Text block:

§

In the space of a few hours on Monday, Trump managed to attack not just Democrats ("OBSTRUCTIONISTS!") and the mayor of London ("pathetic") but also the judicial system ("slow and political!") and even his own Justice Department (for submitting a "watered down, politically correct" measure to the Supreme Court). He undermined his own administration officials and lawyers, who for legal reasons had painstakingly argued that Trump's ban on travel from several Muslim-majority countries was not a "travel ban." Tweeted Trump: "I am calling it what we need and what it is, a TRAVEL BAN!"

On top of all this Twitter madness, Politico's Susan Glasser reported that Trump blindsided his secretary of state, defense secretary and national security adviser, who had made sure that his speech to NATO reaffirmed the alliance's collective-defense clause. Trump removed the language — the cornerstone of the military alliance — at the last minute without even telling the advisers.

Trump reacted Monday to all the chaos he created by hunkering down further, canceling without notice a scheduled "pool spray" with reporters at which he was expected to answer questions.

It has become cliche to observe that Trump's behavior is both unprecedented and unpresidential. Perhaps we should combine the two and simply accept that Trump, to borrow one of his Twitter misspellings, is "unpresidented."

So isolated is Trump that he accidentally hits send on a tweet with gibberish and there's nobody who can get him to delete the errant missive for hours. CNN's Gloria Borger last week quoted a Trump confidant describing a lost man: "He now lives within himself, which is a dangerous place for Donald Trump to be. I see him emotionally withdrawing. He's gained weight. He doesn't have anybody whom he trusts."

§

Entries provided:

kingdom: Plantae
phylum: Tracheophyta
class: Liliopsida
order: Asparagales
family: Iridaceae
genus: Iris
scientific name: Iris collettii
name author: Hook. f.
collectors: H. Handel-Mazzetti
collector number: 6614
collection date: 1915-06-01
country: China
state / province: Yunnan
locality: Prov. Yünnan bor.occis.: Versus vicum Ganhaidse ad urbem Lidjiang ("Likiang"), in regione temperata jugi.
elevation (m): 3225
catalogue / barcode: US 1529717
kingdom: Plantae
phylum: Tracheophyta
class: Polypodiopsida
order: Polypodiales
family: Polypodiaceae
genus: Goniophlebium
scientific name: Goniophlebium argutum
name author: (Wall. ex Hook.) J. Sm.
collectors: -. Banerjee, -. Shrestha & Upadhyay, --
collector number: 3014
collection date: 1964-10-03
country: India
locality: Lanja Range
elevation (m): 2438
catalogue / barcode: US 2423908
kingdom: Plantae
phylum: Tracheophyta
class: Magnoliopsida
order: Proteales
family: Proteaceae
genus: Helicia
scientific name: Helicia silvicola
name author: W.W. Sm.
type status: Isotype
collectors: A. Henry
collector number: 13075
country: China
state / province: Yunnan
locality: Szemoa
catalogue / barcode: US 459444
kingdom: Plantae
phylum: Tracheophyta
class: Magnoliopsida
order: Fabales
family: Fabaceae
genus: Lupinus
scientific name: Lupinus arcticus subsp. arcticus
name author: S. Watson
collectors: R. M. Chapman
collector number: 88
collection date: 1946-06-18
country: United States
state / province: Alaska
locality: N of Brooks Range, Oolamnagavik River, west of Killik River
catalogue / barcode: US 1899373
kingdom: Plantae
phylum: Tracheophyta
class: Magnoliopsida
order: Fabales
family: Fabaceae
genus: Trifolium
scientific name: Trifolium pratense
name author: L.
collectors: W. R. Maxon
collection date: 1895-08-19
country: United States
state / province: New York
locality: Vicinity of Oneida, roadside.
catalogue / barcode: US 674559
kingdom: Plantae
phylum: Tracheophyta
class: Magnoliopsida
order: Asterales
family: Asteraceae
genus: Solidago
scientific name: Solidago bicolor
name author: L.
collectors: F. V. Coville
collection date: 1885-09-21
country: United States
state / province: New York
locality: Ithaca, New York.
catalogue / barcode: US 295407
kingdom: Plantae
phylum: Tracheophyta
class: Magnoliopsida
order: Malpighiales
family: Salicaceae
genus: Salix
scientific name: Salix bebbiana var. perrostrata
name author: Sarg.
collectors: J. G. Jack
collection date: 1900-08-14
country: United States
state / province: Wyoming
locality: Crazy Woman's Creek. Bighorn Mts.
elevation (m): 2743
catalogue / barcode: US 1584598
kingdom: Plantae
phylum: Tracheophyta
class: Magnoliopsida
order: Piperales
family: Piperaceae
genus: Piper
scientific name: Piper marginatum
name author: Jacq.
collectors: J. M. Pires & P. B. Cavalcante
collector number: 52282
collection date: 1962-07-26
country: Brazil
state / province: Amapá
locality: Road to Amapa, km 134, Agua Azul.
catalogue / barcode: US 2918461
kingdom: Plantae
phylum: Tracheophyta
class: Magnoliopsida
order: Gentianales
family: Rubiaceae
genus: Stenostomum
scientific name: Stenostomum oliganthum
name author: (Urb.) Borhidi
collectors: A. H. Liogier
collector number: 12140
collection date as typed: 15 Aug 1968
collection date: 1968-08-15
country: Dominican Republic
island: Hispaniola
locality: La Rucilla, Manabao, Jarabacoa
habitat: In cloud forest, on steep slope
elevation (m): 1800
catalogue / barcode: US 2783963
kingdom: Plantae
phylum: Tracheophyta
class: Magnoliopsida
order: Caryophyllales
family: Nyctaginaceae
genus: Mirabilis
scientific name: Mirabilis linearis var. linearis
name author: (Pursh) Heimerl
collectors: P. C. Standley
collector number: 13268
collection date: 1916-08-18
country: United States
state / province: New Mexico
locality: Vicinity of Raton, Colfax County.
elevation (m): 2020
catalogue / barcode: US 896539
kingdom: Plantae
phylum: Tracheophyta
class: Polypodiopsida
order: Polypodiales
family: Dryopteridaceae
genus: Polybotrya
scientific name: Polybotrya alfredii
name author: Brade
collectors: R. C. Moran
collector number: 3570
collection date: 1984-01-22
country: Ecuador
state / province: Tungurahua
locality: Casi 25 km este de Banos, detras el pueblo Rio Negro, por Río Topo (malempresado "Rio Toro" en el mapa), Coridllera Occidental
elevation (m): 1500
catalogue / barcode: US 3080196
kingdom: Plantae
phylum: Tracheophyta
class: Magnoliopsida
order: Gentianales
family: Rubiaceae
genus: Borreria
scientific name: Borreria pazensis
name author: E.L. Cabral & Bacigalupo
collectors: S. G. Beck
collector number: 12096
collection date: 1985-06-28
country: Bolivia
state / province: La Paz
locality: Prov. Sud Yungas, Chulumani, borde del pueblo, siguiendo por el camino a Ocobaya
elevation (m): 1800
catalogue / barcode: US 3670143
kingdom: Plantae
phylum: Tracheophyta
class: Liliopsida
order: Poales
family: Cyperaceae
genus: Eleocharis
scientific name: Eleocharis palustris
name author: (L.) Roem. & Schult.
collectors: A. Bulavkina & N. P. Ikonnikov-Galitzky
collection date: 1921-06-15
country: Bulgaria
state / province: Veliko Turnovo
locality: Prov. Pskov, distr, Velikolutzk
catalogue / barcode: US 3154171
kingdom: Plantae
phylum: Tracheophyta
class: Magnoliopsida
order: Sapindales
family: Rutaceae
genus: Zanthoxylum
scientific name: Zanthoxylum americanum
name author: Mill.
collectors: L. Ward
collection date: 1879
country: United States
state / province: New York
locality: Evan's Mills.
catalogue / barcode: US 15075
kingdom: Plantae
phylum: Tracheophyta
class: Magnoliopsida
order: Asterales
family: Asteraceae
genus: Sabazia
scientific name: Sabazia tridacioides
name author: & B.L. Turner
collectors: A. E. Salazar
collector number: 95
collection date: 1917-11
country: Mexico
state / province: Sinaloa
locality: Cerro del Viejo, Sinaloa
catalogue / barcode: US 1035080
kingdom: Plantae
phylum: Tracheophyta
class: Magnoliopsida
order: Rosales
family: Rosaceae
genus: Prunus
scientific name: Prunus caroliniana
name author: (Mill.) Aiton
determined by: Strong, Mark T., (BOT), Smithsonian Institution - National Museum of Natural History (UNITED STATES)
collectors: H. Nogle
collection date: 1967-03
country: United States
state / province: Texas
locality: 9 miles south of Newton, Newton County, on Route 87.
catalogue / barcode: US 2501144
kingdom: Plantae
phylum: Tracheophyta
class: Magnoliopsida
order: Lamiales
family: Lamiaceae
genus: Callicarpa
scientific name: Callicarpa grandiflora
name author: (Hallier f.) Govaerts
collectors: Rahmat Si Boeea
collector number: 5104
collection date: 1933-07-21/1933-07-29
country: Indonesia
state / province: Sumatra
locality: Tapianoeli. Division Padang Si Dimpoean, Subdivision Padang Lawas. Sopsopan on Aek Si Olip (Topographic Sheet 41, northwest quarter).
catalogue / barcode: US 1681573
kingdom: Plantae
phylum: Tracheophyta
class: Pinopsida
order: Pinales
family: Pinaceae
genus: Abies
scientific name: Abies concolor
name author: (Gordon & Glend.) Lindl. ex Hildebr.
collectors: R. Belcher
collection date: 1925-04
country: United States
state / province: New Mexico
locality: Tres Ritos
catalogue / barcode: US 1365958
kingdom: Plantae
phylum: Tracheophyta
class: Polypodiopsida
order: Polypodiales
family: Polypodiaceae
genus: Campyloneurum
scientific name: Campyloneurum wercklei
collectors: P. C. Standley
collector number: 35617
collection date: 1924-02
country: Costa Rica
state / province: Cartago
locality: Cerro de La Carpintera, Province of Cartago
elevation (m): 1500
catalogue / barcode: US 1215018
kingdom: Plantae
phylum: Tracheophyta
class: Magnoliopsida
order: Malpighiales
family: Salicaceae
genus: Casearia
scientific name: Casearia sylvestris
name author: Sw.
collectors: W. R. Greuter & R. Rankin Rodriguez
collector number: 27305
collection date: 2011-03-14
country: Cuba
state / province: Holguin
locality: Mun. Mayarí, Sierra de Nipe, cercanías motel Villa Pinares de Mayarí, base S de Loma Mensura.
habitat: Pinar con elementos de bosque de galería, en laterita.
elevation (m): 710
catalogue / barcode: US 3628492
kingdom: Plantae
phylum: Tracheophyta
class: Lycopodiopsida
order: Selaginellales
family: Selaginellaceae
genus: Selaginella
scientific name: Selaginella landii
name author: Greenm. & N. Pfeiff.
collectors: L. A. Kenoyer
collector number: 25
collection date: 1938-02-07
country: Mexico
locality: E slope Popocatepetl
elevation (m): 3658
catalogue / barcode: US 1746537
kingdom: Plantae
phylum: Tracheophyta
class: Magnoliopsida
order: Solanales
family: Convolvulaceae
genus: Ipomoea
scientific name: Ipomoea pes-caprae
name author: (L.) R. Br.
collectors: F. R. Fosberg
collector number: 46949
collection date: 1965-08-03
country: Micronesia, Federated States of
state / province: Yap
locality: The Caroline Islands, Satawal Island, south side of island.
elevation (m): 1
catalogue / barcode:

§

Set of tasks:
[A] List everyone and everything that the passage on Trump says he attacked on Monday.
[B] Please repeat the passage on Trump from the words "On top of all" up to and including the words "to answer questions.".

Solutions for each task:
[A]
Democrats
the mayor of London
the judicial system
his own Justice Department

[B]
On top of all this Twitter madness, Politico's Susan Glasser reported that Trump blindsided his secretary of state, defense secretary and national security adviser, who had made sure that his speech to NATO reaffirmed the alliance's collective-defense clause. Trump removed the language — the cornerstone of the military alliance — at the last minute without even telling the advisers.

Trump reacted Monday to all the chaos he created by hunkering down further, canceling without notice a scheduled "pool spray" with reporters at which he was expected to answer questions.